Sunday, March 26, 2006

CITY OF FALLING ANGELS by John Berendt

Berendt's book will make you fall in love with the intrigue of Venice. He arrives just as the world-famous Fenice opera house is burning to the ground and decides to stay for several years. Through the course of Berendt's time in Venice we meet several ex-pats who have also made the canal city their home.

Woody Allen had been scheduled to play a jazz concert at the Fenice and instead plays a benefit to raise funds for its reconstruction but not before he is charged with trespassing in the company of the mayor.

Ezra Pound's longtime mistress, Olga Rudge (a violinist and Vivaldi expert) dies at 101, but not before her "friends" the Rylands who run the Guggenheim museum try to set up an Ezra Pound Foundation and convince her to sell all of his papers to them for $7000--a pittance when a few years later his private book collection of first editions signed by most of the authors sells for
$1 000 000.

Then there is the famous Murano glassblower who tries to recapture the night of flames in a limited edition of vases--still contested as his estate remains unsettled years after his death because of a family feud between his sons, the heirs.

Berendt's book is as intriguing as his billet-doux to Savannah: MIDNIGHT IN THE GARDEN OF GOOD AND EVIL. And, it is rife with a cast of memorable real life characters.

THE GREEK FOR LOVE by James Chatto

Chatto's memoir of falling in love with Greece is grounded in his early experience there with his newly pregnant wife Wendy in the early 1980s as they renovate a little home overlooking the sea.

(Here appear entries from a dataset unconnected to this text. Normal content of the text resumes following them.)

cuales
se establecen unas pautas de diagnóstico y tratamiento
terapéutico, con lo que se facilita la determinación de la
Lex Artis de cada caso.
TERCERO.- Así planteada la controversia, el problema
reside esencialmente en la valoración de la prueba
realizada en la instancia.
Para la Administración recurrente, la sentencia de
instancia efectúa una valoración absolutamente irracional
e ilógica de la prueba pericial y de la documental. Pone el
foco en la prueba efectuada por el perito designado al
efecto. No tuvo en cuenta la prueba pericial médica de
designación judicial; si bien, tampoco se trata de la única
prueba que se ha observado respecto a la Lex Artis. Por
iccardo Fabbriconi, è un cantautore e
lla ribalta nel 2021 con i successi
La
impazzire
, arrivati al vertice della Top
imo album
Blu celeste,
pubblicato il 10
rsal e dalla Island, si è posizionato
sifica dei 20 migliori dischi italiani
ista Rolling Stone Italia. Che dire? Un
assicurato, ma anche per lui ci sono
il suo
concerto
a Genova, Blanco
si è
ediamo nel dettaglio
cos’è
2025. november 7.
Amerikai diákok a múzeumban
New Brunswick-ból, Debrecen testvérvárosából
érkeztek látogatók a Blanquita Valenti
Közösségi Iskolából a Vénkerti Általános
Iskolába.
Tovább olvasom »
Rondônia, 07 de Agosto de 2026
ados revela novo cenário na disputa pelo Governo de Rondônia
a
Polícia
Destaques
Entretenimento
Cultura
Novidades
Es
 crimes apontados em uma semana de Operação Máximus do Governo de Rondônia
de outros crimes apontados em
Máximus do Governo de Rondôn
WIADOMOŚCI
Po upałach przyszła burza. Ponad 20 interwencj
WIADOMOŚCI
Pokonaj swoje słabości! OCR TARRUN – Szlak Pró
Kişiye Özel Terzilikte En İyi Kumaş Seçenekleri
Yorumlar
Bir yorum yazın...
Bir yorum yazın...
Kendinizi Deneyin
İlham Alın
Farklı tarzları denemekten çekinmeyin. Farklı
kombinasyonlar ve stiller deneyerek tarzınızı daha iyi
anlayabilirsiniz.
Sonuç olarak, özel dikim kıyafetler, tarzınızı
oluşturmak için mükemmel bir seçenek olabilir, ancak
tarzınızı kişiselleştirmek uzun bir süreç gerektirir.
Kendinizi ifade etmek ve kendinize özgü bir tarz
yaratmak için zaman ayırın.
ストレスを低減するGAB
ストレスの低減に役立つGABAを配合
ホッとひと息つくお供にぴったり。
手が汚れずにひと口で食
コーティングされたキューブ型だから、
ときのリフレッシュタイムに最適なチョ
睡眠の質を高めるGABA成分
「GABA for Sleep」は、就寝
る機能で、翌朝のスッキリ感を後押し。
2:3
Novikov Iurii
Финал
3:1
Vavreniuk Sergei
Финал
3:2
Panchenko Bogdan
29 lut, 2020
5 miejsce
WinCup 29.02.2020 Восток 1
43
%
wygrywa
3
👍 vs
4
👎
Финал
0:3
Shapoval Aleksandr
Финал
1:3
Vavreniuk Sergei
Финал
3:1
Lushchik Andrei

There she gives birth to their first son Joe and then several years later to their second son Ford a.k.a. "Nibby."

When Nibby is beginning to toddle, he drops to the floor one day as he is called for his bath. He can't get up. They discover that he has leukemia and he dies within weeks of receiving treatment back in London where Chatto's mother lives. When James and Wendy return to the little village where they began their family, the local people embrace their loss in a way that helps them to face their grief.

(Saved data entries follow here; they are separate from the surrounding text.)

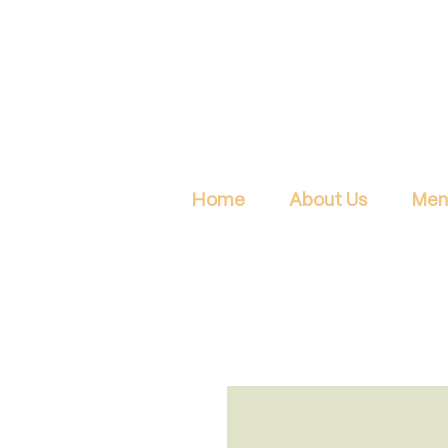
Home
About Us
Men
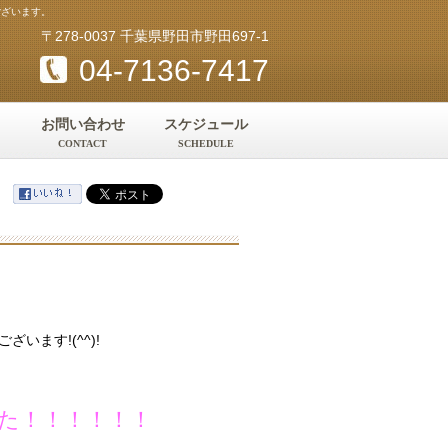
ございます。
〒278-0037 千葉県野田市野田697-1
04-7136-7417
お問い合わせ
スケジュール
CONTACT
SCHEDULE
ます!(^^)!
た！！！！！！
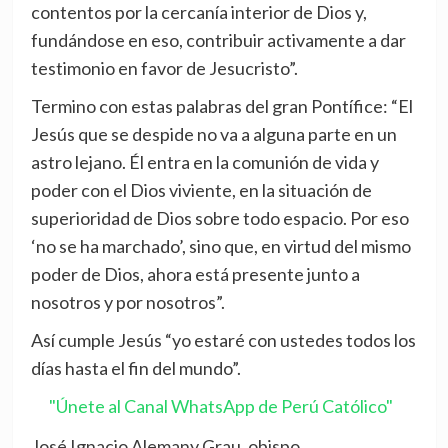
contentos por la cercanía interior de Dios y,
fundándose en eso, contribuir activamente a dar
testimonio en favor de Jesucristo”.
Termino con estas palabras del gran Pontífice: “El
Jesús que se despide no va a alguna parte en un
astro lejano. Él entra en la comunión de vida y
poder con el Dios viviente, en la situación de
superioridad de Dios sobre todo espacio. Por eso
‘no se ha marchado’, sino que, en virtud del mismo
poder de Dios, ahora está presente junto a
nosotros y por nosotros”.
Así cumple Jesús “yo estaré con ustedes todos los
días hasta el fin del mundo”.
"Únete al Canal WhatsApp de Perú Católico"
José Ignacio Alemany Grau, obispo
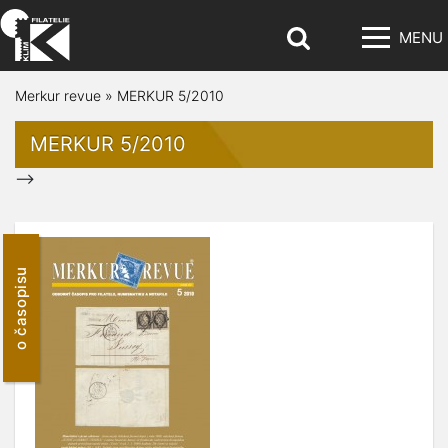
MENU
Merkur revue
»
MERKUR 5/2010
MERKUR 5/2010
-->
o časopisu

GHOST RIDER: TRAVELS ON THE HEALING ROAD by Neil Peart

RUSH drummer and lyricist Neil Peart embarks on a motorcycle journey across North America and south into Mexico to avoid his first Christmas alone following the death of his only child Selena (who was killed in a car crash on her way to university in Toronto) and the subsequent death of his spouse Jackie who died of cancer within 7 months, though Peart claims it wasn't cancer, but a broken heart that did her in.

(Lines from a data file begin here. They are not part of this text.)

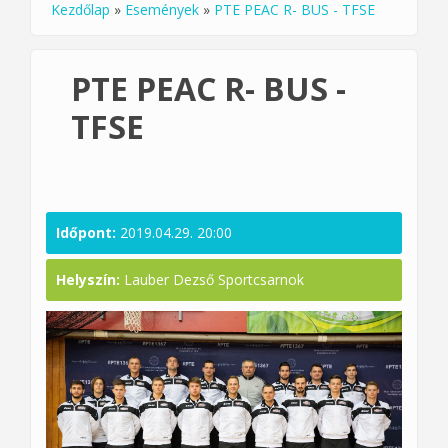
Kezdőlap
»
Események
»
PTE PEAC R- BUS - TFSE
Jelenlegi hely
PTE PEAC R- BUS -
TFSE
Időpont:
2019.04.29. 20:00
Helyszín:
Lauber Dezső Sportcsarnok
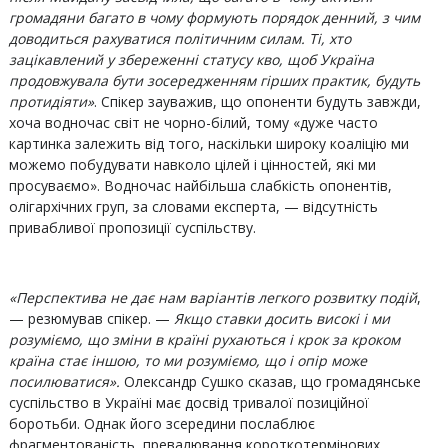
громадяни багато в чому формують порядок денний, з чим
доводиться рахуватися політичним силам. Ті, хто
зацікавлений у збереженні статусу кво, щоб Україна
продовжувала бути зосередженням гірших практик, будуть
протидіяти»
. Спікер зауважив, що опоненти будуть завжди,
хоча водночас світ не чорно-білий, тому «дуже часто
картинка залежить від того, наскільки широку коаліцію ми
можемо побудувати навколо цілей і цінностей, які ми
просуваємо». Водночас найбільша слабкість опонентів,
олігархічних груп, за словами експерта, — відсутність
привабливої пропозиції суспільству.
«Перспектива не дає нам варіантів легкого розвитку подій
,
— резюмував спікер. —
Якщо ставки досить високі і ми
розуміємо, що зміни в країні рухаються і крок за кроком
країна стає іншою, то ми розуміємо, що і опір може
посилюватися».
Олександр Сушко сказав, що громадянське
суспільство в Україні має досвід тривалої позиційної
боротьби. Однак його зсередини послаблює
фрагментованість, превалювання короткотермінових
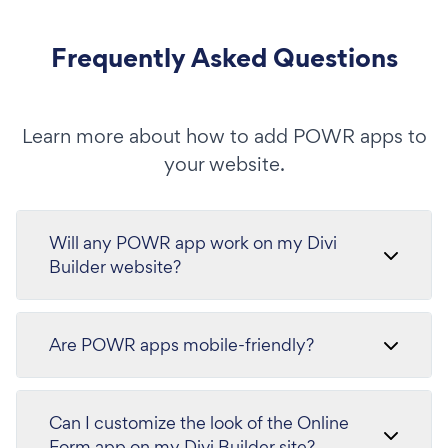
Frequently Asked Questions
Learn more about how to add POWR apps to
your website.
Will any POWR app work on my Divi
Builder website?
Are POWR apps mobile-friendly?
Can I customize the look of the Online
Form app on my Divi Builder site?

This memoir is part travelogue, part journal, part letter-writing and reveals Peart's emotional and geographical journey back to life. It is brave, sensitive and honest.

AN AUDIENCE OF CHAIRS by Joan Clarke

A former actress and painter ends up institutionalized for having abandoned her two small daughters as she is caught up in the creative flush of a new canvas. She spends the rest of her life trying to reconnect with the world with the faint hope of being able to remeet her grown children. When she discovers one of her daughters will be marrying in nearby Halifax, she decides to go to witness the wedding as an uninvited guest.

THE DAUGHTER OF TIME by Josephine Tey

Classic detective fiction, this novel finds Scotland Yard's Inspector Grant bedridden in hospital going a little stir-crazy during his recovery. A friend distracts him with historical portraits and Grant becomes obsessed with a portrait of Richard III in which the face of the famous evil hunchback doesn't quite fit its illustrious reputation. Grant's curiousity leads him to revisit British history and reveal the truth about the murder of the Princes in the Tower of London.